No , Lincoln NEVER ran a dragnet over the entire Union population . His suspension of habeas was a direct result of an internal rebellion inside the United States. Washington DC was right on the Confederate border and was constantly in danger of being cut off from the rest of the Union .That fact alone impacted every war time strategy the North employed in the Eastern theater of the war. The 1st time he suspended it ,20,000 Confederate sympathizers in Baltimore tried to stop Union troops from traveling from one train station to another en route to Washington, causing a riot. So on April 27,1861 Lincoln suspended the habeas corpus privilege on points along the Philadelphia-Washington route. That meant Union generals could arrest and detain without trial anyone in the area who threatened the passage of Union troops to the Capitol and the battlefield.
Now the Emperor has on more than one occasion made the statement that the war of terrorism is over . So why would he need broad executive powers to execute a war that he declares is over ? And even if any type of action was justifiable ,why a broad data mining on all Americans ? What purpose does that serve ? He can't even make the case that it prevented the worse terrorist attack inside the United States since 9-11 .

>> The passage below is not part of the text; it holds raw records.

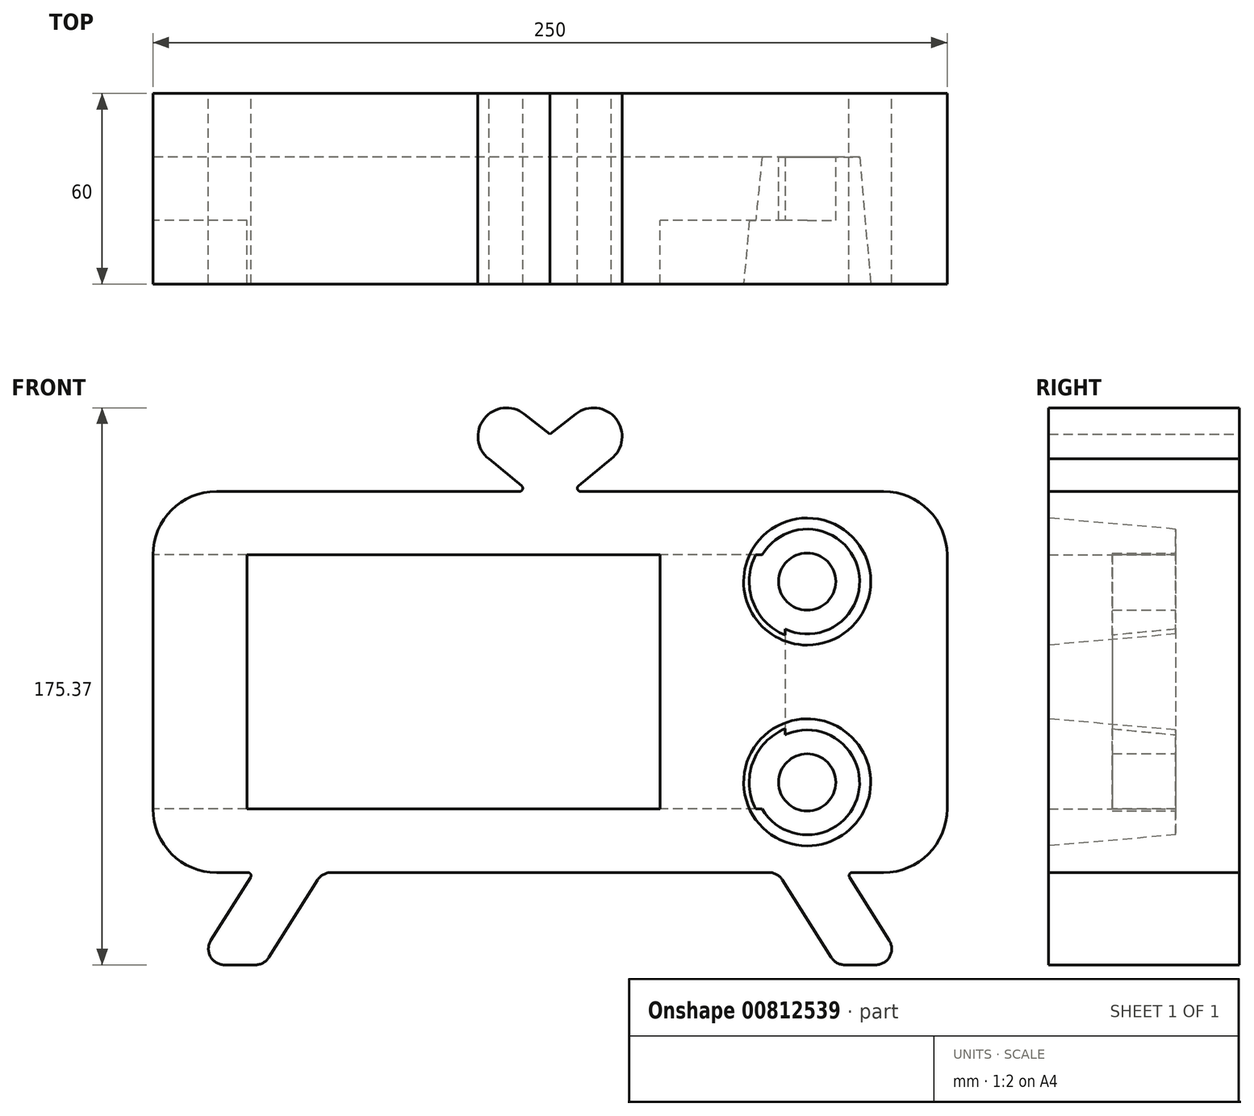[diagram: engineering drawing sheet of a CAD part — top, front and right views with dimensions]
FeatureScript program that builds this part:
annotation { "Feature Type Name" : "Feature", "Feature Type Description" : "" }
export const myFeature = defineFeature(function(context is Context, id is Id, definition is map)
    precondition{}
    {
        {
            var Q0;
            Q0=qCreatedBy(makeId("Front.planeOp"),FACE);
            var sketch = newSketch(context, id + "F0", { "sketchPlane" : qUnion([Q0])});
            skLineSegment(sketch, "E0.bottom", {"start": v(65, 40) * mm, "end": v(-65, 40) * mm});
            skLineSegment(sketch, "E0.top", {"start": v(65, -40) * mm, "end": v(-65, -40) * mm});
            skLineSegment(sketch, "E0.left", {"start": v(65, 40) * mm, "end": v(65, -40) * mm});
            skLineSegment(sketch, "E0.right", {"start": v(-65, 40) * mm, "end": v(-65, -40) * mm});
            skPoint(sketch, "E0.middle", {"position": v(0, 0) * mm});
            skSolve(sketch);
        }
        {
            var Q0;
            Q0=makeQuery(id+"F0.imprint","IMPRINT",FACE,{"disambiguationData":[TD([[makeQuery(id+"F0.imprint","IMPRINT",EDGE,{"derivedFrom":sQuery(id+"F0.wireOp",EDGE,"E0.bottom")}),1.0]])]});
            var sketch = newSketch(context, id + "F1", { "sketchPlane" : qUnion([Q0])});
            skLineSegment(sketch, "E1", {"start": v(30.36, 118.63) * mm, "end": v(30.36, -117.83) * mm, "construction": true});
            skLineSegment(sketch, "E2", {"start": v(0, 0) * mm, "end": v(207.4, 0) * mm, "construction": true});
            skSolve(sketch);
        }
        {
            var Q0;
            Q0=qCreatedBy(makeId("Front.planeOp"),FACE);
            var sketch = newSketch(context, id + "F2", { "sketchPlane" : qUnion([Q0])});
            skLineSegment(sketch, "E3.bottom", {"start": v(-74.64, -60) * mm, "end": v(-64.77, -60) * mm});
            skLineSegment(sketch, "E3.top", {"start": v(-74.64, 60) * mm, "end": v(20.76, 60) * mm});
            skLineSegment(sketch, "E3.left", {"start": v(-94.64, -40) * mm, "end": v(-94.64, 40) * mm});
            skLineSegment(sketch, "E3.right", {"start": v(155.36, -40) * mm, "end": v(155.36, 40) * mm});
            skPoint(sketch, "E4.visualSharp", {"position": v(-94.64, 60) * mm});
            skArc(sketch, "E4.filletArc", {"start": v(-74.64, 60) * mm, "mid": v(-88.78, 54.14) * mm, "end": v(-94.64, 40) * mm});
            skPoint(sketch, "E5.visualSharp", {"position": v(-94.64, -60) * mm});
            skArc(sketch, "E5.filletArc", {"start": v(-94.64, -40) * mm, "mid": v(-88.78, -54.14) * mm, "end": v(-74.64, -60) * mm});
            skPoint(sketch, "E6.visualSharp", {"position": v(155.36, 60) * mm});
            skArc(sketch, "E6.filletArc", {"start": v(155.36, 40) * mm, "mid": v(149.5, 54.14) * mm, "end": v(135.36, 60) * mm});
            skPoint(sketch, "E7.visualSharp", {"position": v(155.36, -60) * mm});
            skArc(sketch, "E7.filletArc", {"start": v(135.36, -60) * mm, "mid": v(149.5, -54.14) * mm, "end": v(155.36, -40) * mm});
            skLineSegment(sketch, "E8", {"start": v(30.36, 77.98) * mm, "end": v(22.25, 84.37) * mm});
            skPoint(sketch, "E8.startSnap0", {"position": v(30.36, 60) * mm});
            skLineSegment(sketch, "E9", {"start": v(21.4, 61.77) * mm, "end": v(11.1, 70.22) * mm});
            skArc(sketch, "E10", {"start": v(22.25, 84.37) * mm, "mid": v(9.6, 82.87) * mm, "end": v(11.1, 70.22) * mm});
            skLineSegment(sketch, "E11.MirrorCS", {"start": v(30.36, 77.98) * mm, "end": v(38.47, 84.37) * mm});
            skArc(sketch, "E12.MirrorCS", {"start": v(38.47, 84.37) * mm, "mid": v(51.13, 82.87) * mm, "end": v(49.63, 70.22) * mm});
            skLineSegment(sketch, "E13.MirrorCS", {"start": v(39.32, 61.77) * mm, "end": v(49.63, 70.22) * mm});
            skLineSegment(sketch, "E14.trimOffspring", {"start": v(39.96, 60) * mm, "end": v(135.36, 60) * mm});
            skLineSegment(sketch, "E15", {"start": v(-63.93, -61.53) * mm, "end": v(-76.42, -81.4) * mm});
            skLineSegment(sketch, "E16", {"start": v(-72.19, -89.06) * mm, "end": v(-62.38, -89.06) * mm});
            skLineSegment(sketch, "E17", {"start": v(-58.15, -86.72) * mm, "end": v(-42.82, -62.34) * mm});
            skLineSegment(sketch, "E18.MirrorCS", {"start": v(118.87, -86.72) * mm, "end": v(103.54, -62.34) * mm});
            skLineSegment(sketch, "E19.MirrorCS", {"start": v(124.65, -61.53) * mm, "end": v(137.14, -81.4) * mm});
            skLineSegment(sketch, "E20.MirrorCS", {"start": v(132.9, -89.06) * mm, "end": v(123.1, -89.06) * mm});
            skLineSegment(sketch, "E21.trimOffspring", {"start": v(-38.58, -60) * mm, "end": v(99.3, -60) * mm});
            skLineSegment(sketch, "E22.trimOffspring", {"start": v(125.5, -60) * mm, "end": v(135.36, -60) * mm});
            skPoint(sketch, "E23.visualSharp", {"position": v(-59.62, -89.06) * mm});
            skArc(sketch, "E23.filletArc", {"start": v(-62.38, -89.06) * mm, "mid": v(-59.97, -88.44) * mm, "end": v(-58.15, -86.72) * mm});
            skPoint(sketch, "E24.visualSharp", {"position": v(-81.24, -89.06) * mm});
            skArc(sketch, "E24.filletArc", {"start": v(-76.42, -81.4) * mm, "mid": v(-76.56, -86.48) * mm, "end": v(-72.19, -89.06) * mm});
            skPoint(sketch, "E25.visualSharp", {"position": v(141.96, -89.06) * mm});
            skArc(sketch, "E25.filletArc", {"start": v(132.9, -89.06) * mm, "mid": v(137.29, -86.48) * mm, "end": v(137.14, -81.4) * mm});
            skPoint(sketch, "E26.visualSharp", {"position": v(120.34, -89.06) * mm});
            skArc(sketch, "E26.filletArc", {"start": v(118.87, -86.72) * mm, "mid": v(120.69, -88.44) * mm, "end": v(123.1, -89.06) * mm});
            skPoint(sketch, "E27.visualSharp", {"position": v(102.07, -60) * mm});
            skArc(sketch, "E27.filletArc", {"start": v(103.54, -62.34) * mm, "mid": v(101.72, -60.62) * mm, "end": v(99.3, -60) * mm});
            skPoint(sketch, "E28.visualSharp", {"position": v(-41.35, -60) * mm});
            skArc(sketch, "E28.filletArc", {"start": v(-38.58, -60) * mm, "mid": v(-41, -60.62) * mm, "end": v(-42.82, -62.34) * mm});
            skPoint(sketch, "E29.visualSharp", {"position": v(123.68, -60) * mm});
            skArc(sketch, "E29.filletArc", {"start": v(125.5, -60) * mm, "mid": v(124.62, -60.52) * mm, "end": v(124.65, -61.53) * mm});
            skPoint(sketch, "E30.visualSharp", {"position": v(-62.96, -60) * mm});
            skArc(sketch, "E30.filletArc", {"start": v(-63.93, -61.53) * mm, "mid": v(-63.9, -60.52) * mm, "end": v(-64.77, -60) * mm});
            skPoint(sketch, "E31.visualSharp", {"position": v(37.16, 60) * mm});
            skArc(sketch, "E31.filletArc", {"start": v(39.32, 61.77) * mm, "mid": v(39.02, 60.66) * mm, "end": v(39.96, 60) * mm});
            skPoint(sketch, "E32.visualSharp", {"position": v(23.56, 60) * mm});
            skArc(sketch, "E32.filletArc", {"start": v(20.76, 60) * mm, "mid": v(21.7, 60.66) * mm, "end": v(21.4, 61.77) * mm});
            skSolve(sketch);
        }
        {
            var Q0;
            Q0=makeQuery(id+"F2.imprint","IMPRINT",FACE,{"disambiguationData":[TD([[makeQuery(id+"F2.imprint","IMPRINT",EDGE,{"derivedFrom":sQuery(id+"F2.wireOp",EDGE,"E3.bottom")}),1.0]])]});
            extrude(context, id + "F3", {"entities" : qUnion([Q0]), "endBound" : BoundingType.SYMMETRIC, "depth" : 60 * mm, "offsetDistance" : 25 * mm});
        }
        {
            var Q0;
            Q0=makeQuery(id+"F3.opExtrude","SWEPT_FACE",FACE,{"disambiguationData":[OSD([sQuery(id+"F2.wireOp",EDGE,"E3.left")])]});
            var sketch = newSketch(context, id + "F4", { "sketchPlane" : qUnion([Q0])});
            skLineSegment(sketch, "E33.bottom", {"start": v(10, 40) * mm, "end": v(-10, 40) * mm});
            skLineSegment(sketch, "E33.top", {"start": v(10, -40) * mm, "end": v(-10, -40) * mm});
            skLineSegment(sketch, "E33.left", {"start": v(10, 40) * mm, "end": v(10, -40) * mm});
            skLineSegment(sketch, "E33.right", {"start": v(-10, 40) * mm, "end": v(-10, -40) * mm});
            skPoint(sketch, "E33.middle", {"position": v(0, 0) * mm});
            skSolve(sketch);
        }
        {
            var Q0;
            Q0=makeQuery(id+"F4.imprint","IMPRINT",FACE,{"disambiguationData":[TD([[makeQuery(id+"F4.imprint","IMPRINT",EDGE,{"derivedFrom":sQuery(id+"F4.wireOp",EDGE,"E33.bottom")}),1.0]])]});
            extrude(context, id + "F5", {"entities" : qUnion([Q0]), "operationType" : NewBodyOperationType.REMOVE, "oppositeDirection" : true, "depth" : 199 * mm, "offsetDistance" : 25 * mm});
        }
        {
            var Q0;
            Q0=makeQuery(id+"F3.opExtrude","CAP_FACE",FACE,{"disambiguationData":[OSD([sQuery(id+"F2.wireOp",EDGE,"E3.bottom"),sQuery(id+"F2.wireOp",EDGE,"E3.top"),sQuery(id+"F2.wireOp",EDGE,"E3.left"),sQuery(id+"F2.wireOp",EDGE,"E3.right"),sQuery(id+"F2.wireOp",EDGE,"E4.filletArc"),sQuery(id+"F2.wireOp",EDGE,"E5.filletArc"),sQuery(id+"F2.wireOp",EDGE,"E6.filletArc"),sQuery(id+"F2.wireOp",EDGE,"E7.filletArc"),sQuery(id+"F2.wireOp",EDGE,"E8"),sQuery(id+"F2.wireOp",EDGE,"E9"),sQuery(id+"F2.wireOp",EDGE,"E10"),sQuery(id+"F2.wireOp",EDGE,"E11.MirrorCS"),sQuery(id+"F2.wireOp",EDGE,"E12.MirrorCS"),sQuery(id+"F2.wireOp",EDGE,"E13.MirrorCS"),sQuery(id+"F2.wireOp",EDGE,"E14.trimOffspring"),sQuery(id+"F2.wireOp",EDGE,"E15"),sQuery(id+"F2.wireOp",EDGE,"E16"),sQuery(id+"F2.wireOp",EDGE,"E17"),sQuery(id+"F2.wireOp",EDGE,"E18.MirrorCS"),sQuery(id+"F2.wireOp",EDGE,"E19.MirrorCS"),sQuery(id+"F2.wireOp",EDGE,"E20.MirrorCS"),sQuery(id+"F2.wireOp",EDGE,"E21.trimOffspring"),sQuery(id+"F2.wireOp",EDGE,"E22.trimOffspring"),sQuery(id+"F2.wireOp",EDGE,"E23.filletArc"),sQuery(id+"F2.wireOp",EDGE,"E24.filletArc"),sQuery(id+"F2.wireOp",EDGE,"E25.filletArc"),sQuery(id+"F2.wireOp",EDGE,"E26.filletArc"),sQuery(id+"F2.wireOp",EDGE,"E27.filletArc"),sQuery(id+"F2.wireOp",EDGE,"E28.filletArc"),sQuery(id+"F2.wireOp",EDGE,"E29.filletArc"),sQuery(id+"F2.wireOp",EDGE,"E30.filletArc"),sQuery(id+"F2.wireOp",EDGE,"E31.filletArc"),sQuery(id+"F2.wireOp",EDGE,"E32.filletArc")])],"isStart":false});
            var sketch = newSketch(context, id + "F6", { "sketchPlane" : qUnion([Q0])});
            skCircle(sketch, "E34", {"center": v(111.31, 31.61) * mm, "radius": 20 * mm});
            skCircle(sketch, "E35.MirrorC", {"center": v(111.31, -31.61) * mm, "radius": 20 * mm});
            skSolve(sketch);
        }
        {
            var Q0;
            Q0 = qSketchRegion(id + "F6", true);
            extrude(context, id + "F7", {"entities" : qUnion([Q0]), "operationType" : NewBodyOperationType.REMOVE, "oppositeDirection" : true, "depth" : 40 * mm, "offsetDistance" : 25 * mm, "hasDraft" : true, "draftAngle" : 5 * degree, "draftPullDirection" : true});
        }
        {
            var Q0;
            Q0 = qSketchRegion(id + "F0", true);
            extrude(context, id + "F8", {"entities" : qUnion([Q0]), "operationType" : NewBodyOperationType.REMOVE, "depth" : 43 * mm, "offsetDistance" : 25 * mm});
        }
        {
            var Q0;
            Q0=makeQuery(id+"F7.boolean.opBoolean","MERGE",FACE,{"derivedFrom":[makeQuery(id+"F5.boolean.opBoolean","COPY",FACE,{"derivedFrom":makeQuery(id+"F5.opExtrude","SWEPT_FACE",FACE,{"disambiguationData":[OSD([sQuery(id+"F4.wireOp",EDGE,"E33.right")])]})}),makeQuery(id+"F7.opExtrude","CAP_FACE",FACE,{"disambiguationData":[OSD([sQuery(id+"F6.wireOp",EDGE,"E34")])],"isStart":false}),makeQuery(id+"F7.opExtrude","CAP_FACE",FACE,{"disambiguationData":[OSD([sQuery(id+"F6.wireOp",EDGE,"E35.MirrorC")])],"isStart":false})]});
            var sketch = newSketch(context, id + "F9", { "sketchPlane" : qUnion([Q0])});
            skCircle(sketch, "E36", {"center": v(111.31, 31.61) * mm, "radius": 9 * mm});
            skCircle(sketch, "E37.MirrorC", {"center": v(111.31, -31.61) * mm, "radius": 9 * mm});
            skSolve(sketch);
        }
        {
            var Q0;
            Q0 = qSketchRegion(id + "F9", true);
            extrude(context, id + "F10", {"entities" : qUnion([Q0]), "operationType" : NewBodyOperationType.ADD, "depth" : 20 * mm, "offsetDistance" : 25 * mm});
        }
    });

Did Lincoln have to worry about planes into skyscrapers, nuke, or dirty bombs, pressure cookers bombs, suicide bombers, or drug violence?
No, he thought he could take his wife to the theater and enjoy the show. So now you want the FBI to not have the tools to even get a whiff of a bad guy. The fact that the programs now have been going on for decades and technology has made them expand why? Because there are more bad guys who are smarter than the cop, state or national. After the fact response is too late. This is no different than a cop with a radar gun to catch speeders to me, but the oversight against abuse should be a paramount concern for all.
Despite the hollering we have no evidence of abuses at this time but the debate continues.